Comme on le verra dans cette section, toutefois, ces transformations ont un rythme, une ampleur et des effets inégaux, non seulement d’un pays à l’autre, mais aussi d’une classe sociale à l’autre, entre population urbaine et rurale, entre anciens citoyens et nouveaux résidents, migrants, réfugiés… Peu de femmes participent au pouvoir et à la représentation politique, aux mouvements organisés et aux cercles de décision. Les structures de classes interagissent avec les écarts de genre pour renforcer les lignes de pouvoir et de domination ; les organisations de femmes reposent avant tout sur la participation de femmes originaires des couches aisées ou moyennes de la population, qui ne sont pas toujours sensibles aux problèmes que peuvent rencontrer celles des milieux plus modestes, ou marginalisés. De surcroît, la famille demeure l’unité sociale investie du pouvoir, aux niveaux micro et macro, et tend à résister aux changements impulsés selon des critères de genre (bien que de façon très inégale selon les pays et milieux sociaux), ce qui a des conséquences sur la difficulté des femmes à participer à la population active de façon gratifiante (personnellement et financièrement).

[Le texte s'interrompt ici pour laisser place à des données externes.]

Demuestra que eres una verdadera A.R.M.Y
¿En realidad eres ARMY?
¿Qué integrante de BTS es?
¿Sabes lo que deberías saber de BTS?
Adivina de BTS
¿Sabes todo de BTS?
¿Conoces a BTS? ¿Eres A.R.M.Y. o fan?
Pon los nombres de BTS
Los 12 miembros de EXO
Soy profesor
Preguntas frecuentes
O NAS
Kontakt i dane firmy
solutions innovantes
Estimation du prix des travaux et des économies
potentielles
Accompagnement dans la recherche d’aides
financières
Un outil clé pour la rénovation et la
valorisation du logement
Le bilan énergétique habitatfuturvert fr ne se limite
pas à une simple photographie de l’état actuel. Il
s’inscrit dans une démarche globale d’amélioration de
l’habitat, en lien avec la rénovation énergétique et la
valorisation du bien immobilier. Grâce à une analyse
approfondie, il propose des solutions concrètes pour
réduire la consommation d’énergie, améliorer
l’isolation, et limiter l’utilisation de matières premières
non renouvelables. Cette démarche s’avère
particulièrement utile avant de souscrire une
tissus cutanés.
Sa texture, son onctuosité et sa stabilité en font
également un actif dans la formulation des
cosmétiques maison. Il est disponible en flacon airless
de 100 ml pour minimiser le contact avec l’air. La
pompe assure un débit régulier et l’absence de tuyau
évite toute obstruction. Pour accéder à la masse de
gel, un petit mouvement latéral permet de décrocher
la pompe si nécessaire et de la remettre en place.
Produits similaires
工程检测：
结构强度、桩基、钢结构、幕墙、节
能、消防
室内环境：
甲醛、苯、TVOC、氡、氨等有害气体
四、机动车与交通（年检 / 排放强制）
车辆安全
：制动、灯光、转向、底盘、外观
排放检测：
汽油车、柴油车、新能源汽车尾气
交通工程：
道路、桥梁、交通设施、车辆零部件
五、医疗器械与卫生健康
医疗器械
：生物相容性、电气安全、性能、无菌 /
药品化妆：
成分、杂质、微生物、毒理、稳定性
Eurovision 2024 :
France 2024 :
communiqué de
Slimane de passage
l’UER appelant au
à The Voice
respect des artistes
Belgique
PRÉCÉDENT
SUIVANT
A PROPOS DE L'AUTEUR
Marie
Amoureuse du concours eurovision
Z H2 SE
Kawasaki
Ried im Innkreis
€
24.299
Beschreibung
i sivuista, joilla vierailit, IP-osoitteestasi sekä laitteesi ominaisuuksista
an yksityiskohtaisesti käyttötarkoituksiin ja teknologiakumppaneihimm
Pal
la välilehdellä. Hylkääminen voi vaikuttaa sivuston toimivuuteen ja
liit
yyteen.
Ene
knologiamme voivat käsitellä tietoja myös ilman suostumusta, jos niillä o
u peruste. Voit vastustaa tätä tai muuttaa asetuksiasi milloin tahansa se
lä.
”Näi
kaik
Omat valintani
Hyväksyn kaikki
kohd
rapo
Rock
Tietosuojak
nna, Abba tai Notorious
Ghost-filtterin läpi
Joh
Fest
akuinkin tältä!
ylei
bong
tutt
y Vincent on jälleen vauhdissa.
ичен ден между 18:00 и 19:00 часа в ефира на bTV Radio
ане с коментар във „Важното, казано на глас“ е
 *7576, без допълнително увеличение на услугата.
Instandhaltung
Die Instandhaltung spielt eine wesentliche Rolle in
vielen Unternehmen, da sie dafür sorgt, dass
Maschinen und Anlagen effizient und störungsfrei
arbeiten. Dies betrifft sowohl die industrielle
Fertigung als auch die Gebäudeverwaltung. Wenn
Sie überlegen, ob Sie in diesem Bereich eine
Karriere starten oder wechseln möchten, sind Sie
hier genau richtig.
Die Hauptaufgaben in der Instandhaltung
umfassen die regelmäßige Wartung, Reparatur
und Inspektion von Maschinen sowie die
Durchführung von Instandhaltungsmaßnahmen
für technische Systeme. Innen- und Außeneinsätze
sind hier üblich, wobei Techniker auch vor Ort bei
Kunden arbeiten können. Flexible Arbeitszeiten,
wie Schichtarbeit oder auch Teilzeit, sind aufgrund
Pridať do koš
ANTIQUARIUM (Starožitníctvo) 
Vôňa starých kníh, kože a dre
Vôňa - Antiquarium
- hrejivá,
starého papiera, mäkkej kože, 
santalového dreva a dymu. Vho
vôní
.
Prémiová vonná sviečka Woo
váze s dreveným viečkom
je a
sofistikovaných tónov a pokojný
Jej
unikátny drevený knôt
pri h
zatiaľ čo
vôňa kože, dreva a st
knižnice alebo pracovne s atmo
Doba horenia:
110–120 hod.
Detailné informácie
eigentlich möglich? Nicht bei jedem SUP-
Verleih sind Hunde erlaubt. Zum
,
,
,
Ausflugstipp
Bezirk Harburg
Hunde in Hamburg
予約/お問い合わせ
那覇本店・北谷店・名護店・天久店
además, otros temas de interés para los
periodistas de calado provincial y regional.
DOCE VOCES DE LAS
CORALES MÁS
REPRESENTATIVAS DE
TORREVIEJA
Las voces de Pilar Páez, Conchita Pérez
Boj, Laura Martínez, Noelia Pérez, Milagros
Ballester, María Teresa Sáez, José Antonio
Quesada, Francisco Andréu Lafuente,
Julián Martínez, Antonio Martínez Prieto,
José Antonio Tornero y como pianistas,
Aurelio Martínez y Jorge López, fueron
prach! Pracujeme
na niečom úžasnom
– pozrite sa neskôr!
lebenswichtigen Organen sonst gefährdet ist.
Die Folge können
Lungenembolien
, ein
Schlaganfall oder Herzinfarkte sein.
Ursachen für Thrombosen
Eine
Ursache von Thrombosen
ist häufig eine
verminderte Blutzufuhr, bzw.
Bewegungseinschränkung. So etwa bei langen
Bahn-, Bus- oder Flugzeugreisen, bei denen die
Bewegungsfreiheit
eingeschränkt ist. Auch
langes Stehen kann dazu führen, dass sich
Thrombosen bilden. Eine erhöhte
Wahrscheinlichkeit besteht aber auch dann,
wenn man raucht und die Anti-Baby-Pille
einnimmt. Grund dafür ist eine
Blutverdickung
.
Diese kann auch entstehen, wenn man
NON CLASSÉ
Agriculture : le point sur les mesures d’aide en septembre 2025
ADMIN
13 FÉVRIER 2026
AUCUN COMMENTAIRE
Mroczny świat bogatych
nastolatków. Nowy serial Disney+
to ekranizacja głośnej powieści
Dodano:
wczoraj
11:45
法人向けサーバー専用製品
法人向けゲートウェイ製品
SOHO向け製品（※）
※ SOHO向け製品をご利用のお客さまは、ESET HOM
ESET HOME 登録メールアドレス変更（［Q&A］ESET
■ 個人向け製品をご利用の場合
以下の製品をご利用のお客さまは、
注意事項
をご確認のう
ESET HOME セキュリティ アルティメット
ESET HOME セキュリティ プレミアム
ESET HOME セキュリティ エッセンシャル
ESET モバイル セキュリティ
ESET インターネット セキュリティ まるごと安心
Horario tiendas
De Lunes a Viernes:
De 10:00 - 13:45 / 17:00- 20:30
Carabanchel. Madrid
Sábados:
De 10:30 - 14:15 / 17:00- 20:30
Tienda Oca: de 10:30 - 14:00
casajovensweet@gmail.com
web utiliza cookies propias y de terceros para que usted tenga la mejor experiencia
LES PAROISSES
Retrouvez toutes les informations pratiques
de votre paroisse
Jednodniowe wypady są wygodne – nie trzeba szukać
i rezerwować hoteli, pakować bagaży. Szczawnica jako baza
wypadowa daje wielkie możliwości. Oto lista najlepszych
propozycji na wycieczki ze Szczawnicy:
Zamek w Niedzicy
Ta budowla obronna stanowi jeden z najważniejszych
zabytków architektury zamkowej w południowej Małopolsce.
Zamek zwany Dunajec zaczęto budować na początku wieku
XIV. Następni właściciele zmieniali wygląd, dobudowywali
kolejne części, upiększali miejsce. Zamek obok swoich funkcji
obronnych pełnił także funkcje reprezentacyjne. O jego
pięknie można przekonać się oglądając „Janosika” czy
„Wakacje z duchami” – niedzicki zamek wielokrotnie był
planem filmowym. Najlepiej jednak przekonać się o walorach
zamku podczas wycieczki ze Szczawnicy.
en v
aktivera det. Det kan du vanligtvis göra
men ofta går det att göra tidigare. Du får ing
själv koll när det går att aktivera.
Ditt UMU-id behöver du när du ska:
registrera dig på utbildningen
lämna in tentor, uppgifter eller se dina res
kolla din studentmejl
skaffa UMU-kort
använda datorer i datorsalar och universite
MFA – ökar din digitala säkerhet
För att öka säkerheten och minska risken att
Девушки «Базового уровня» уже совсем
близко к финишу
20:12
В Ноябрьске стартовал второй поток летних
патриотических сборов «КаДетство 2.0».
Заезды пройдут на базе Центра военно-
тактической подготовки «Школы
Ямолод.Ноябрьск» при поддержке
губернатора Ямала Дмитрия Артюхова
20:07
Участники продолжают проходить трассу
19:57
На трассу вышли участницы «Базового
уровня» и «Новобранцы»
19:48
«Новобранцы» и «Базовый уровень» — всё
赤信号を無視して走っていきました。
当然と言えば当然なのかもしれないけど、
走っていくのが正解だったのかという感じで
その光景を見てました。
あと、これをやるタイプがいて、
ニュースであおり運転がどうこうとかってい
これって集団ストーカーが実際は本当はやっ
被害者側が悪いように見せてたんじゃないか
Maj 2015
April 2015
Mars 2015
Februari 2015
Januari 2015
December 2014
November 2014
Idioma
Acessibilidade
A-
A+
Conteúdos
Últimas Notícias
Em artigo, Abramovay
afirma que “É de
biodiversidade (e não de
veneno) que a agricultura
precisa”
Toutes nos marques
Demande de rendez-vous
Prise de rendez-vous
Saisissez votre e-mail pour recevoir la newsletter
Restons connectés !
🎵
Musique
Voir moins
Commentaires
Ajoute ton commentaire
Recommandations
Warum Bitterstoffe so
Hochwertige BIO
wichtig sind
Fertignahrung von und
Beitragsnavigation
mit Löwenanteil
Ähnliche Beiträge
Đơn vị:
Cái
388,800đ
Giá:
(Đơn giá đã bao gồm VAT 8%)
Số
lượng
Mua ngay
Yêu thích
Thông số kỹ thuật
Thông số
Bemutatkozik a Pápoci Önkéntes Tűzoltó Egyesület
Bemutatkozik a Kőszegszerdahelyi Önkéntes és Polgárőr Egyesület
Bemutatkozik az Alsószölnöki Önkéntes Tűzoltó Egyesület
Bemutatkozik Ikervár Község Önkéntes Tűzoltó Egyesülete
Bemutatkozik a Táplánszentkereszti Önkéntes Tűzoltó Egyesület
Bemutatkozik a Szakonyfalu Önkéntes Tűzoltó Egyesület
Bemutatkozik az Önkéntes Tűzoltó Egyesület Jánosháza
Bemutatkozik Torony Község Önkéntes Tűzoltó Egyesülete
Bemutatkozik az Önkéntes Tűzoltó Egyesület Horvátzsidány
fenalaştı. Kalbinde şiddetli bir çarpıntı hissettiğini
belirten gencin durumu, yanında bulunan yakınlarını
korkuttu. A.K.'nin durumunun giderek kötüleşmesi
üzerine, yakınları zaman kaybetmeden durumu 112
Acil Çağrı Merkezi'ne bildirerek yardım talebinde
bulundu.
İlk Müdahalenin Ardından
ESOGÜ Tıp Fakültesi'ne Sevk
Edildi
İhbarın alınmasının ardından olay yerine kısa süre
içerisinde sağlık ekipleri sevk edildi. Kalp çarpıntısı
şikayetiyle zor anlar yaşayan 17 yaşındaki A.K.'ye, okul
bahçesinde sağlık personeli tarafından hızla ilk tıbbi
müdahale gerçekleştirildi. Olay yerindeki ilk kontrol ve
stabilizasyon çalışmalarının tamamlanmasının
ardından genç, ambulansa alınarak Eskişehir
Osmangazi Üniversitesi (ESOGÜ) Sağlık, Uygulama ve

Les transformations sociales et économiques ont aussi comme résultat l’augmentation de la proportion de femmes seules, avec ou sans enfants à charge, au point où les mécanismes de solidarité familiale, en principe en charge de leur entretien, n’y parviennent plus, voire sont écartés par des femmes qui rejettent leur tutelle contraignante. Dans un contexte de réduction de la fertilité et de vieillissement de la population, auxquels s’ajoutent l’augmentation du chômage, la crise du logement, et l’ensemble des dynamiques de modernisation, l’idéal de la famille étendue, multi-générationnelle et solidaire, s’effrite. Les femmes sont plus que les hommes victimes de ces évolutions ; de plus en plus de femmes vivent sans soutien masculin, pas tant dans une trajectoire d’émancipation qu’enfoncées dans la solitude, la pauvreté et l’isolement. Ce sont elles aussi qui subissent le plus fortement la tension entre aspirations et nécessité,

d’un côté, et représentations et pression sociales, de l’autre. Mais ces transformations engendrent aussi des espaces d’autonomie et d’individualisation.

Les pages qui suivent procèdent de longues années d’observation et de recherche mais aussi de travaux réalisés avec le BIT au cours des dernières années. J’essaierai de construire une analyse dynamique entre perspectives normatives et considérations sur le genre, et de dépasser les généralisations régionales pour réfléchir aux trajectoires différenciées.